I did add the two areas, and I formatted with newfs to prepare the disk for unpacking the FreeBSD base system.
So now I have ada0s1a and ada0s2a ready, with gpart, and I copied with the console on ada0s1a the kernel, base, ... files from /usr/freebsd-dist
I restart the machine. BTX Loader works, I fix the entropy bug by adding few libs into /lib to fix the bug of BSD.
I add ath0 and wpa wifi config to get wifi. I restart to check that all is working well at reboot.
Fine. Wifi works.
pkg works now. Ready to install. So, first gcc.
Now I install the machine with more packages. I installed icewm, my favourite, and xterm with xinit. I don't use slim or sddm. Just xinitrc is fine. Firefox for the web. Now all working, let's make a second partition to get KDE Linux running.

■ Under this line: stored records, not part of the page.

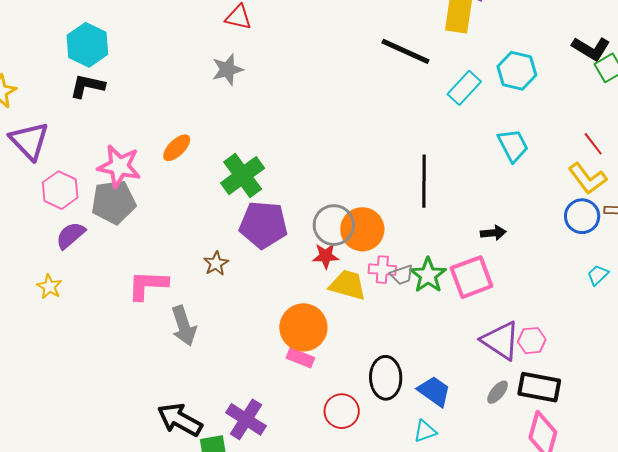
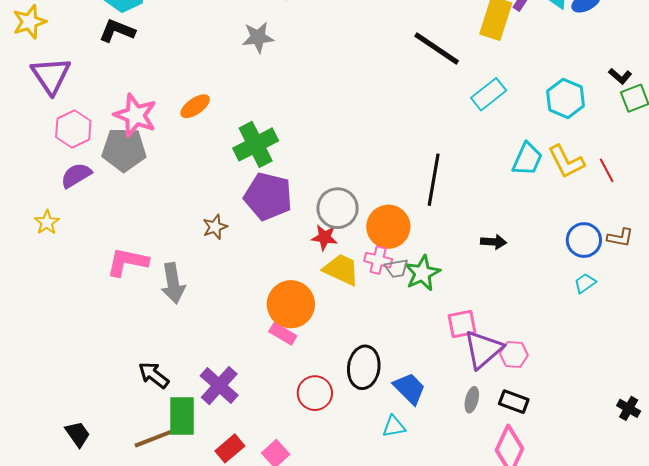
black L-shape: (591, 49) -> (620, 76), size x0.6
cyan hexagon: (517, 71) -> (566, 98), moved
cyan trapezoid: (513, 145) -> (527, 159), turned 42
yellow L-shape: (587, 179) -> (566, 162), moved
orange circle: (362, 229) -> (388, 227), moved
cyan trapezoid: (598, 275) -> (585, 283), moved
pink square: (471, 277) -> (462, 324), moved, size x0.7
pink L-shape: (148, 285) -> (127, 262), moved
purple triangle: (501, 341) -> (483, 349), turned 36
black rectangle: (539, 387) -> (514, 402), size x0.7
gray ellipse: (498, 392) -> (472, 400), turned -35
black arrow: (180, 420) -> (154, 375), size x0.7

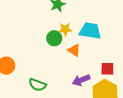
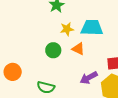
green circle: (54, 38) -> (53, 50), moved

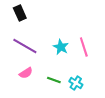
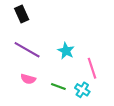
pink line: (84, 47) -> (92, 68), moved
pink semicircle: (26, 73) -> (28, 79), turned 48

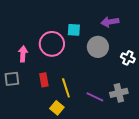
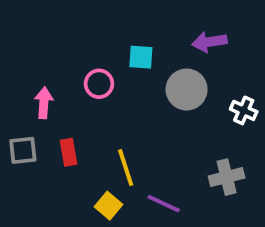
pink circle: (52, 44) -> (99, 84), size x0.6
red rectangle: (44, 80) -> (69, 152), moved
purple line: (95, 97) -> (164, 204), moved

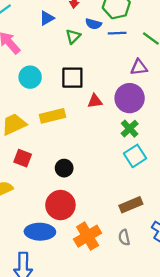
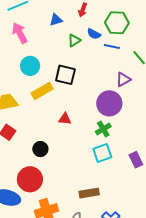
purple triangle: (139, 67) -> (123, 79), turned -35
red triangle: (95, 101) -> (65, 119), moved
yellow rectangle: (53, 116) -> (42, 91), moved, turned -30

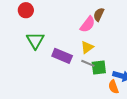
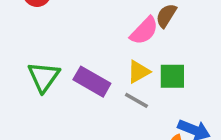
green triangle: (35, 40) -> (44, 77), moved
green square: (99, 68) -> (172, 76), moved

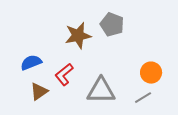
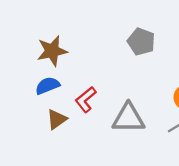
brown star: (78, 36) -> (52, 51), moved

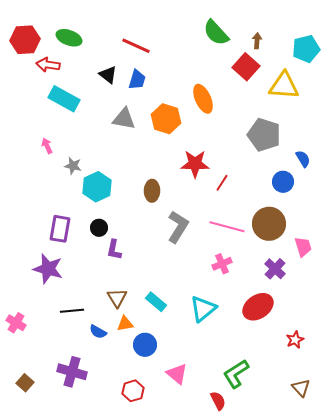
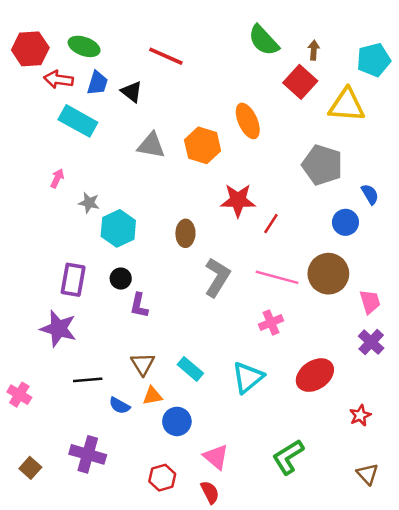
blue trapezoid: (137, 80) -> (97, 83), moved
pink arrow: (47, 146) -> (57, 178), turned 49
purple cross: (275, 269) -> (371, 342), moved
red semicircle: (218, 401) -> (210, 492), moved

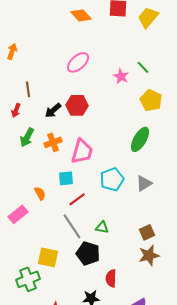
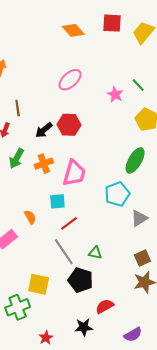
cyan pentagon: (112, 179) -> (117, 194), moved
gray triangle: (144, 183) -> (139, 218), moved
red semicircle: (111, 278) -> (105, 306), turned 60

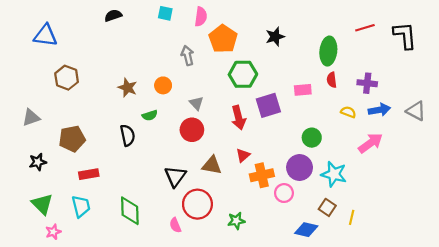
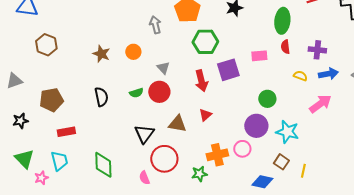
green semicircle: (150, 115) -> (136, 93), moved
orange cross: (262, 175) -> (217, 155), moved
pink star: (53, 232) -> (41, 178), moved

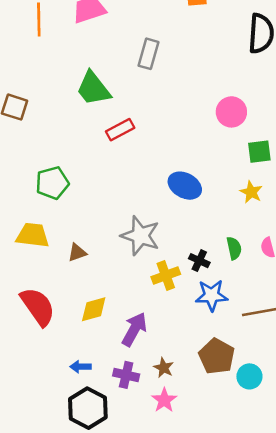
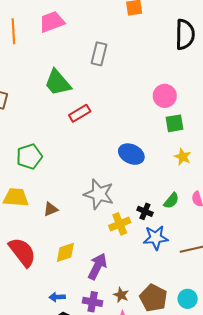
green square: (259, 152) -> (174, 123), moved
green semicircle: (234, 248) -> (171, 201), turned 54
brown pentagon: (217, 356) -> (153, 298), moved

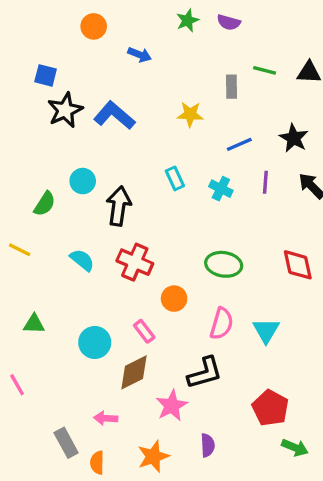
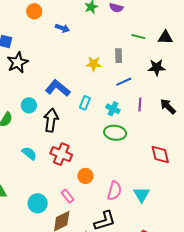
gray rectangle: (231, 87) -> (119, 56), moved
blue L-shape: (114, 115) -> (58, 88), moved
black star: (294, 138) -> (157, 67), moved, turned -30
cyan rectangle: (175, 178) -> (85, 103), turned 48
green ellipse: (224, 264) -> (115, 133), moved

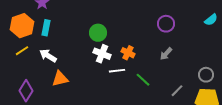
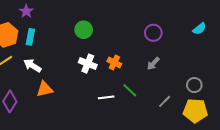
green circle: (98, 33) -> (84, 30), moved
white line: (117, 71) -> (106, 97), moved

I have created a second partition with linux-data with gpart.

How now to bring Linux the dual boot?
I will debootstrap devuan on the linux-data / ada0s2 after once I can boot the vmlinuz and initrd using the BTX BSD loader,... how?

I wish to have something nicer or more UNIX freedom than Grub. So BTX like tweak would be welcome or other alternatives.

thank you and looking forward to hearing you.
Best regards,
SP

ref
https://www.freebsd.org/cgi/man.cgi?query=loader.conf&sektion=5
http://index-of.co.uk/SISTEMAS-OPERATIVOS/Handbook-FreeBSD-ingles-2014.pdf


----------